I also pay attention to what my instruments do well. Trying to use their idiosyncrasies to my advantage as often as I can effects my note choice. “We’re not trying to make this hard” - another one of Bobby’s maxims. There is also crossover between instruments, of course. I play things on the saxophone that I would never think of without my oboe experience, and visa versa.
Racer Session veterans, Chris Icasiano (drums), Luke Bergman (bass), and Christian Pincock (bone), join me on Sunday to play a couple of my compositions and arrangements of folk tunes, set list TBA. I consider these tunes to be conducive to free playing, partially because of their musical association with the practice games I mentioned above. Folk songs often work well as vehicles for such playing because of their simple melodies. Also, I absolutely love folk songs, my heart melts and stuff. For all of the more or less digital material I practice, I prefer organic styles of playing , sonorous intervals - to improvise music that more or less “sounds good”. Add complexity in varying degrees relative to simple structures.

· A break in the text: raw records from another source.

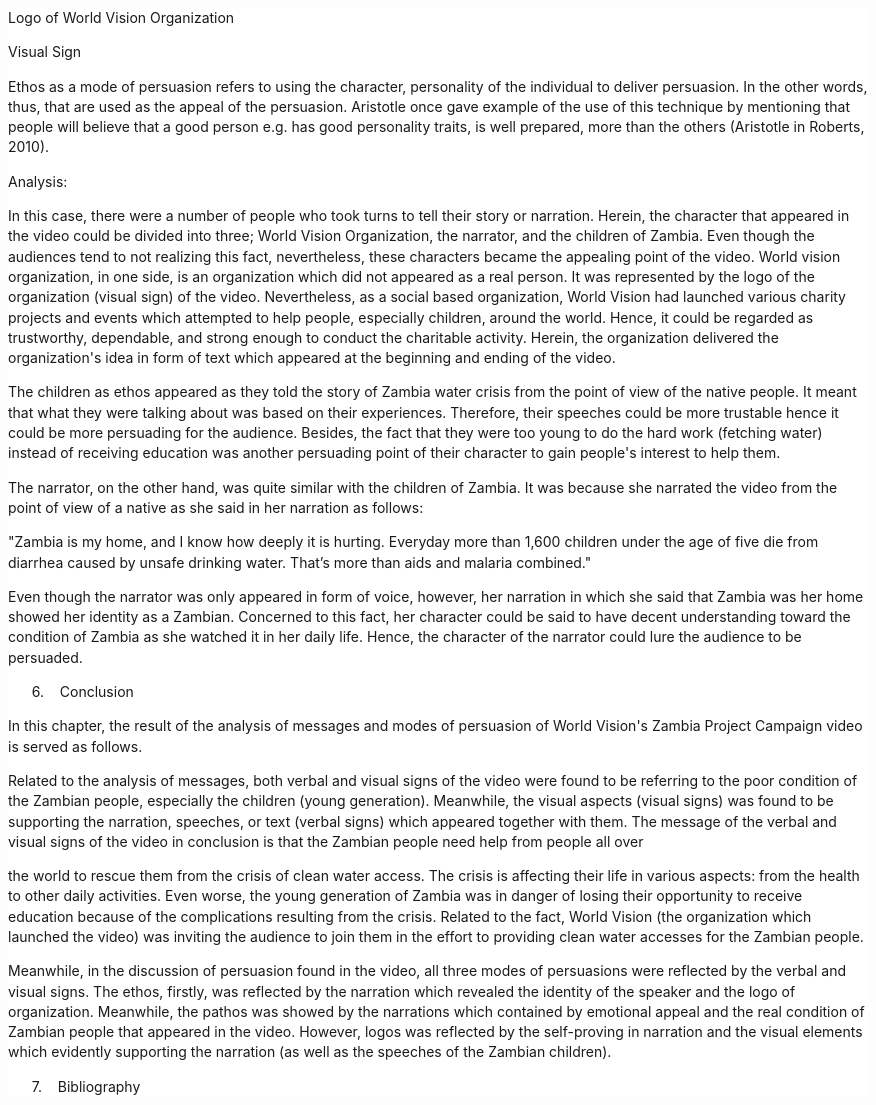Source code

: <p><span class="font1">Logo of World Vision Organization</span></p></td><td style="vertical-align:middle;">
<p><span class="font1">Visual Sign</span></p></td></tr>
</table>
<p><span class="font1">Ethos as a mode of persuasion refers to using the character, personality of the individual to deliver persuasion. In the other words, thus, that are used as the appeal of the persuasion. Aristotle once gave example of the use of this technique by mentioning that people will believe that a good person e.g. has good personality traits, is well prepared, more than the others (Aristotle in Roberts, 2010).</span></p>
<p><span class="font1">Analysis:</span></p>
<p><span class="font1">In this case, there were a number of people who took turns to tell their story or narration. Herein, the character that appeared in the video could be divided into three; World Vision Organization, the narrator, and the children of Zambia. Even though the audiences tend to not realizing this fact, nevertheless, these characters became the appealing point of the video. World vision organization, in one side, is an organization which did not appeared as a real person. It was represented by the logo of the organization (visual sign) of the video. Nevertheless, as a social based organization, World Vision had launched various charity projects and events which attempted to help people, especially children, around the world. Hence, it could be regarded as trustworthy, dependable, and strong enough to conduct the charitable activity. Herein, the organization delivered the organization's idea in form of text which appeared at the beginning and ending of the video.</span></p>
<p><span class="font1">The children as ethos appeared as they told the story of Zambia water crisis from the point of view of the native people. It meant that what they were talking about was based on their experiences. Therefore, their speeches could be more trustable hence it could be more persuading for the audience. Besides, the fact that they were too young to do the hard work (fetching water) instead of receiving education was another persuading point of their character to gain people's interest to help them.</span></p>
<p><span class="font1">The narrator, on the other hand, was quite similar with the children of Zambia. It was because she narrated the video from the point of view of a native as she said in her narration as follows:</span></p>
<p><span class="font1">&quot;Zambia is my home, and I know how deeply it is hurting. Everyday more than 1,600 children under the age of five die from diarrhea caused by unsafe drinking water. That’s more than aids and malaria combined.&quot;</span></p>
<p><span class="font1">Even though the narrator was only appeared in form of voice, however, her narration in which she said that Zambia was her home showed her identity as a Zambian. Concerned to this fact, her character could be said to have decent understanding toward the condition of Zambia as she watched it in her daily life. Hence, the character of the narrator could lure the audience to be persuaded.</span></p>
<ul style="list-style:none;"><li>
<p><span class="font1">6. &nbsp;&nbsp;&nbsp;Conclusion</span></p></li></ul>
<p><span class="font1">In this chapter, the result of the analysis of messages and modes of persuasion of World Vision's Zambia Project Campaign video is served as follows.</span></p>
<p><span class="font1">Related to the analysis of messages, both verbal and visual signs of the video were found to be referring to the poor condition of the Zambian people, especially the children (young generation). Meanwhile, the visual aspects (visual signs) was found to be supporting the narration, speeches, or text (verbal signs) which appeared together with them. The message of the verbal and visual signs of the video in conclusion is that the Zambian people need help from people all over</span></p>
<p><span class="font1">the world to rescue them from the crisis of clean water access. The crisis is affecting their life in various aspects: from the health to other daily activities. Even worse, the young generation of Zambia was in danger of losing their opportunity to receive education because of the complications resulting from the crisis. Related to the fact, World Vision (the organization which launched the video) was inviting the audience to join them in the effort to providing clean water accesses for the Zambian people.</span></p>
<p><span class="font1">Meanwhile, in the discussion of persuasion found in the video, all three modes of persuasions were reflected by the verbal and visual signs. The ethos, firstly, was reflected by the narration which revealed the identity of the speaker and the logo of organization. Meanwhile, the pathos was showed by the narrations which contained by emotional appeal and the real condition of Zambian people that appeared in the video. However, logos was reflected by the self-proving in narration and the visual elements which evidently supporting the narration (as well as the speeches of the Zambian children).</span></p>
<ul style="list-style:none;"><li>
<p><span class="font1">7. &nbsp;&nbsp;&nbsp;Bibliography</span></p></li></ul>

Now we get to play with other people. The exercise mentioned above is obviously one of an infinite number such of “games”. I encourage musicians to choose one or more identifiable motifs to work with throughout their improvisations. Use these motifs as hooks, and points of departure rather than the dominant features of your performance. Let the ideas that you can create using these motifs guide you to your material. You might use said motif for formal punctuation, or receptively and quietly as a sort of modal accompaniment. Whatever you do, consider each of your notes as they sound with those of others. Feign tonality as Gus suggested last week. Let things sound good! Balance them with things that sound more “out”. Let’s see what happens!